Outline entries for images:

◇ ◇ ◇

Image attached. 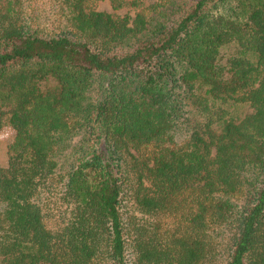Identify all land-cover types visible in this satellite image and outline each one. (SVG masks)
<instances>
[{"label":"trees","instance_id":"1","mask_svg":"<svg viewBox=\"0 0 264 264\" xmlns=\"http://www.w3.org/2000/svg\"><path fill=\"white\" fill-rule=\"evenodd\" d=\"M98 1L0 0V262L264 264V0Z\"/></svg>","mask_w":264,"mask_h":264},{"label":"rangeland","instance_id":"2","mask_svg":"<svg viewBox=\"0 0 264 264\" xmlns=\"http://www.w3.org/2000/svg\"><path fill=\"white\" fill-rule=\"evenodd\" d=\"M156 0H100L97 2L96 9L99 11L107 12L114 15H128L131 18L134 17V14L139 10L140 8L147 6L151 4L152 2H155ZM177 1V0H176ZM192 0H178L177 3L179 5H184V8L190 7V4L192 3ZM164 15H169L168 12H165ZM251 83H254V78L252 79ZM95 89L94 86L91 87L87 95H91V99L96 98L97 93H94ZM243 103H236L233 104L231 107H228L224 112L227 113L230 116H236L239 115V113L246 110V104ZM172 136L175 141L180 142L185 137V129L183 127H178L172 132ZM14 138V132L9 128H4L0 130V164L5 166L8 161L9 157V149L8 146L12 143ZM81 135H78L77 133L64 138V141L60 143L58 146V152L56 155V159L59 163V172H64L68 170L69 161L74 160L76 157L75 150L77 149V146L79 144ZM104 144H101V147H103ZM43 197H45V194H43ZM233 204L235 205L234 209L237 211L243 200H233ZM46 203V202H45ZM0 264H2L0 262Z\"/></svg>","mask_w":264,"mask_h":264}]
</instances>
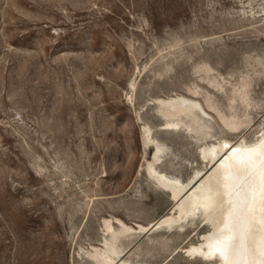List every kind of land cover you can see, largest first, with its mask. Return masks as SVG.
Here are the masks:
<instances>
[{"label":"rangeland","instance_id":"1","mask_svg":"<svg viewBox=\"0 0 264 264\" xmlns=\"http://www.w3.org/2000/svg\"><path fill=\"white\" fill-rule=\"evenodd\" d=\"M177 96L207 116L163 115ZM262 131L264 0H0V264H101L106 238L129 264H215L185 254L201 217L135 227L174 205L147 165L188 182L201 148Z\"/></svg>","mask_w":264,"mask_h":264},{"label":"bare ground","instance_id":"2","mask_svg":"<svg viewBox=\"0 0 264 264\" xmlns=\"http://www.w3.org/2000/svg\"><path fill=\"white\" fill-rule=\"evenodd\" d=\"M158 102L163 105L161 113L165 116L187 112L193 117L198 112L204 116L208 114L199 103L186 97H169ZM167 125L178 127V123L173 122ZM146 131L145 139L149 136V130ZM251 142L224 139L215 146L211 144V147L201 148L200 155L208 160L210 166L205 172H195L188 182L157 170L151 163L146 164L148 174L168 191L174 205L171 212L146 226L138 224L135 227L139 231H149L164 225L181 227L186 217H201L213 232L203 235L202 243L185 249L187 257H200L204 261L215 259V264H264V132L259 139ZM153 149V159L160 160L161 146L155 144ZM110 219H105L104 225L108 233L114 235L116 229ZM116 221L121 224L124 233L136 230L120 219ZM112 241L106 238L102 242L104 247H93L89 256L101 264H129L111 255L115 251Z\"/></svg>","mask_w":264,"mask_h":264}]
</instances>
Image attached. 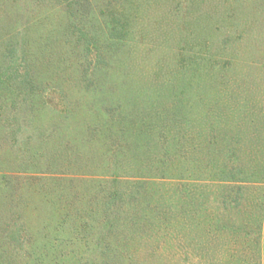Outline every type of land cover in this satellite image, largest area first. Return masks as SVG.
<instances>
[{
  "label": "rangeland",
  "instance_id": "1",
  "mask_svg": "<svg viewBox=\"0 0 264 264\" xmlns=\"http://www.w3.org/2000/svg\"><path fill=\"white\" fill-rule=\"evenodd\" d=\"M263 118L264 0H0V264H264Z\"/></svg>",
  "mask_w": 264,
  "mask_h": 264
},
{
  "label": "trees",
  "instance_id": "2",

◇ ◇ ◇

## [Given problem]
Locate each line in the items that contains the string "trees", and copy those lines.

## [Output for this task]
[{"label":"trees","instance_id":"1","mask_svg":"<svg viewBox=\"0 0 264 264\" xmlns=\"http://www.w3.org/2000/svg\"><path fill=\"white\" fill-rule=\"evenodd\" d=\"M98 1L0 0V262L264 264V0Z\"/></svg>","mask_w":264,"mask_h":264},{"label":"rangeland","instance_id":"2","mask_svg":"<svg viewBox=\"0 0 264 264\" xmlns=\"http://www.w3.org/2000/svg\"><path fill=\"white\" fill-rule=\"evenodd\" d=\"M156 0H100L97 2L96 9L99 11L107 12L114 15H128L131 18L134 17V14L139 10L140 8L147 6L151 4L152 2H155ZM177 1V0H176ZM192 0H178L177 3L179 5H184V8L190 7V4L192 3ZM164 15H169L168 12H165ZM251 83H254V78L252 79ZM95 89L94 86L91 87L87 95H91V99L96 98L97 93H94ZM243 103H236L233 104L231 107H228L224 112L227 113L230 116H236L239 115V113L246 110V104ZM172 136L175 141L180 142L185 137V129L183 127H178L172 132ZM14 138V132L9 128H4L0 130V164L5 166L8 161L9 157V149L8 146L12 143ZM81 135H78L77 133L64 138V141L60 143L58 146V152L56 155V159L59 163V172H64L68 170L69 161L74 160L76 157L75 150L77 149V146L79 144ZM104 144H101V147H103ZM43 197H45V194H43ZM233 204L235 205L234 209L237 211L243 200H233ZM46 203V202H45ZM0 264H2L0 262Z\"/></svg>","mask_w":264,"mask_h":264}]
  "label": "trees",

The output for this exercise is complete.